Michelle Obama expressed sympathy for the schoolgirls, in a personal message on Twitter.
“Our prayers are with the missing Nigerian girls and their families. It’s time to #BringBackOurGirls,” said the US First Lady on her @FLOTUS account, with a picture of her solemnly holding a sign saying #BringBackOurGirls” scribbled in black on white paper.
The tweet was signed “mo,” meaning she wrote it herself, and it was retweeted more than 8,500 times in just a few hours.
British Prime Minister David Cameron condemned the kidnappers as “pure evil” and said a small team of planning and coordinating specialists would head to Nigeria to advise on the search.
French Foreign Minister Laurent Fabius said a “special team” was at Nigeria’s disposal, while Jonathan said that visiting Chinese Premier Li Keqiang had also pledged assistance.
Analysts said Jonathan’s acceptance of Western military assistance suggested an admission that he can no longer manage the Boko Haram uprising without help.
As well as mounting pressure over the kidnappings, Nigeria has been hit by a spate of bombings.
Just a few hours before the mass abduction in Chibok, a car bombing at a bus station on the outskirts of Abuja killed 75 people.
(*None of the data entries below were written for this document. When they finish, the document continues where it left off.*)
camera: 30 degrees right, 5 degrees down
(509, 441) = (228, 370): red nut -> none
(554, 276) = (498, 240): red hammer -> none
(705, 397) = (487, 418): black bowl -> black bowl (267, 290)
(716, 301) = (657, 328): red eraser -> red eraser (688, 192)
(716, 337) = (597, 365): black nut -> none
A copycat bombing at the same station killed 19 people on May 1. To contain the violence, Jonathan a year ago imposed a state of emergency in the northeast where he sent thousands of troops to flush out the insurgents, but critics say the offensive has achieved almost nothing.
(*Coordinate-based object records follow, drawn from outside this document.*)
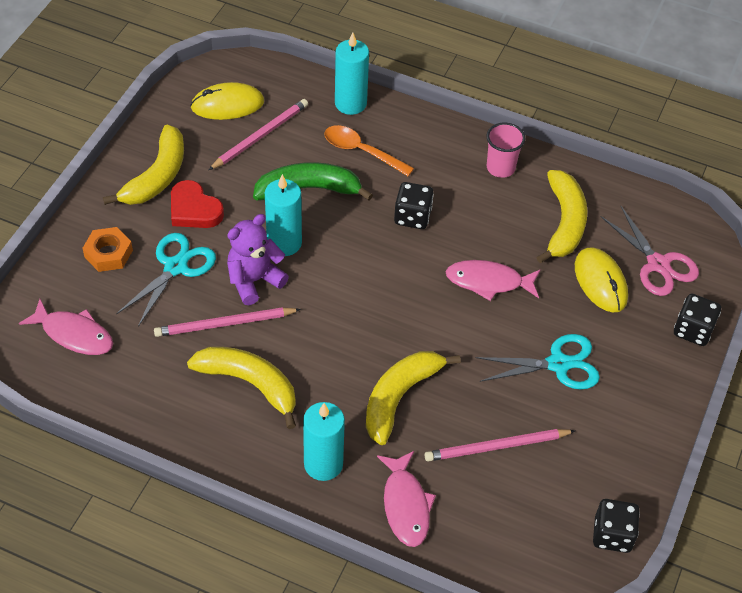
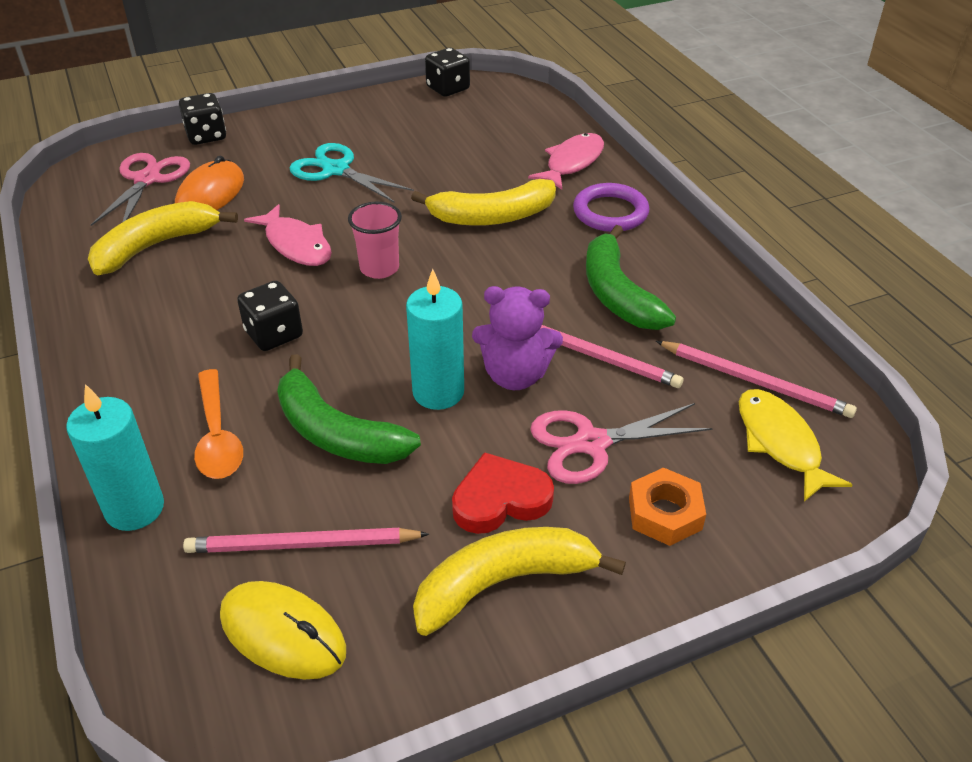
camera: 135 degrees left, 10 degrees down
(74, 334) = (780, 443): pink fish -> yellow fish
(176, 267) = (591, 443): turquoise scissors -> pink scissors
(194, 209) = (500, 499): red heart -> red heart turned 105 degrees counterclockwise
(250, 384) = (617, 294): yellow banana -> green banana
(323, 464) = (610, 212): turquoise candle -> purple ring
(496, 447) = (458, 156): pink pencil -> pink pencil (755, 382)
(500, 168) = (118, 323): pink cup -> pink cup (379, 268)
(600, 282) = (210, 194): yellow mouse -> orange mouse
Jonathan had hoped that a World Economic Forum summit which opened in Abuja Wednesday would highlight Nigeria’s economic progress.
Meeting Jonathan in Abuja ahead of the summit, China’s Li pledged stronger cooperation with Nigeria, Africa’s top oil producer, but public focus has remained fixed on Boko Haram.
Amid the outrage over the kidnappings and the bombings, Nigeria has promised the World Economic Forum will be kept safe by the 6,000 troops deployed across the capital.
The police said in a statement that it has not recorded any security hitch so far during the conference, dubbed “Africa’s Davos”.